We had a joyful reunion of the Salzburg kids yesterday. 10 of the 17 who were able to make it came to perform for the 100-plus teachers in our Orff Certification Course. Before the first number was over, I noticed that several of the teachers were crying. By the end of the sharing, that number had increased exponentially, mixed with tumultuous applause, whistling and foot-stomping. This was the right audience for the kids, the ones who deeply understood the value and beauty of what they were witnessing. And the kids were the right performers for the teachers, allowing them to see what might lie at the end of the Orff adventure begun with the young ones. Though these middle school kids are hopefully in the middle stages of a lifetime of glorious music-making, the sad reality is that officially in the music education world, 8th grade is about at the end of the line of formal Orff study. High schools have yet to figure out how fantastic this could be for the kids to continue.
Why the tears from the teachers? I had a talk recently with a friend who teaches 2nd grade and the things she described to me about what the State mandated for these delicate little 7-year olds made my skin crawl. I’ll save this for another entry, but I think I could make a convincing case that the people involved in our National Educational Policy of excessive testing could be put away behind bars for institutional child abuse. It is so much worse than I thought and the stakes are the lives, hearts and minds of innocent children.
But yesterday at The San Francisco School, teachers witnessed 10 children who could not only play the hell out of Ghanaian xylophone music, Bulgarian dance music, Vivaldi and Dizzy Gillespie, but do so with such ease in performing, such infectious joy, such pleasure in each other’s company, such a relaxed relationship with their teachers, such confidence and competence and deep understanding.

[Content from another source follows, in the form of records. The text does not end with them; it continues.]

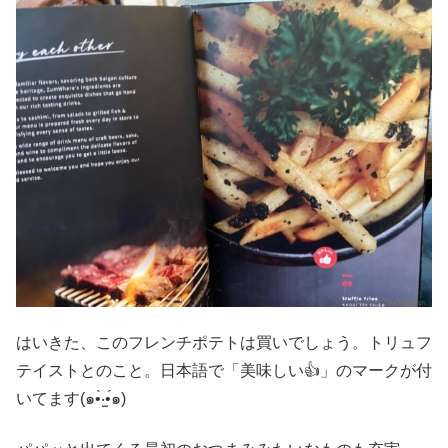
はいきた、このフレンチポテトは買いでしょう。トリュフ
テイストとのこと。日本語で「美味しい👍」のマークが付
いてます(๑•̀‧̫•́๑)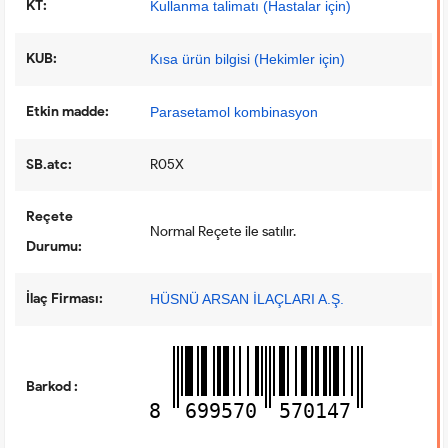
KT:
Kullanma talimatı (Hastalar için)
KUB:
Kısa ürün bilgisi (Hekimler için)
Etkin madde:
Parasetamol kombinasyon
SB.atc:
R05X
Reçete
Normal Reçete ile satılır.
Durumu:
İlaç Firması:
HÜSNÜ ARSAN İLAÇLARI A.Ş.
Barkod :
8
699570
570147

In short, they were the living embodiment of what all of education could be like and as teachers saw before their eyes what they could only previously dream of, is it any wonder that those eyes were wet with wonder?

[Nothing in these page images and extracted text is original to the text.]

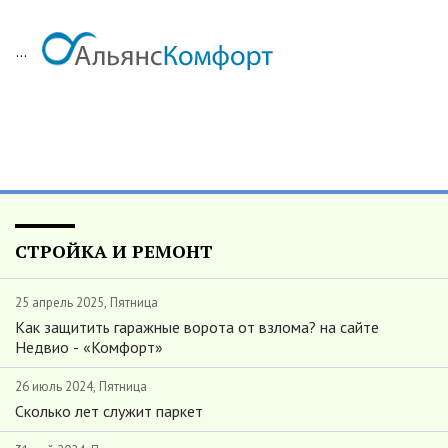
...
СТРОЙКА И РЕМОНТ
25 апрель 2025, Пятница
Как защитить гаражные ворота от взлома? на сайте
Недвио - «Комфорт»
26 июль 2024, Пятница
Сколько лет служит паркет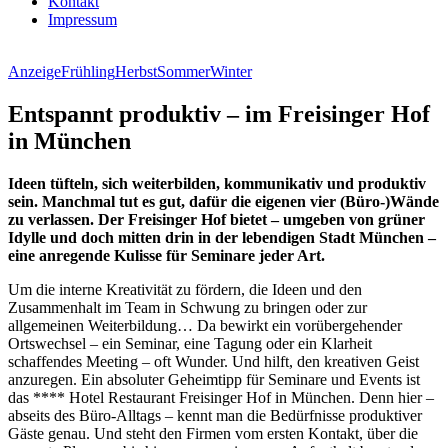
Kontakt
Impressum
Anzeige
Frühling
Herbst
Sommer
Winter
Entspannt produktiv – im Freisinger Hof
in München
Ideen tüfteln, sich weiterbilden, kommunikativ und produktiv
sein. Manchmal tut es gut, dafür die eigenen vier (Büro-)Wände
zu verlassen. Der Freisinger Hof bietet – umgeben von grüner
Idylle und doch mitten drin in der lebendigen Stadt München –
eine anregende Kulisse für Seminare jeder Art.
Um die interne Kreativität zu fördern, die Ideen und den
Zusammenhalt im Team in Schwung zu bringen oder zur
allgemeinen Weiterbildung… Da bewirkt ein vorübergehender
Ortswechsel – ein Seminar, eine Tagung oder ein Klarheit
schaffendes Meeting – oft Wunder. Und hilft, den kreativen Geist
anzuregen. Ein absoluter Geheimtipp für Seminare und Events ist
das **** Hotel Restaurant Freisinger Hof in München. Denn hier –
abseits des Büro-Alltags – kennt man die Bedürfnisse produktiver
Gäste genau. Und steht den Firmen vom ersten Kontakt, über die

And yet, other people might have walked in the room and gone out the door not noticing a thing and with nothing changed in their insides. In order to be amazed by beauty, we need to live a life in pursuit of it. Albert Camus once said “Live close to tears,” asking us to open our heart to receive the height and depth of what life can offer. The trigger for the waterworks could be as dramatic as 10 kids filling the room with music’s highest promise or as simple as a leaf drifting down in the wind.

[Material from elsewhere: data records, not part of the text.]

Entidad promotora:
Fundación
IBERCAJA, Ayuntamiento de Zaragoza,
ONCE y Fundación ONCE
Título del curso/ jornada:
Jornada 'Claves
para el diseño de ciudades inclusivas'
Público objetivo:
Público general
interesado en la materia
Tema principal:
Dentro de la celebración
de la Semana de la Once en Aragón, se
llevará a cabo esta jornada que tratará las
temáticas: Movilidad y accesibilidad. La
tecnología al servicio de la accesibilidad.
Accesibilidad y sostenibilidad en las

And yet, we mostly don’t live that close, in fact, go to great lengths to build armor around our hearts so we needn’t feel things so deeply. Why wouldn’t we want to live life at this intensity? Because the place of joy has the same address as grief and loss. To live close to tears is to be vulnerable and the heart that is ready to receive love and beauty is also open to the slings and arrows of outrageous fortune. Things hurt. Better to keep things simmering at a low intensity—or turn off the flame altogether—than risk vulnerability. But without that flame, nothing inside of us gets cooked and life continues at its bland mild pace.
So thanks yet again to the kids for penetrating the armor and to the teachers for their willingness to be astounded, affirmed and re-committed to a life “close to tears.”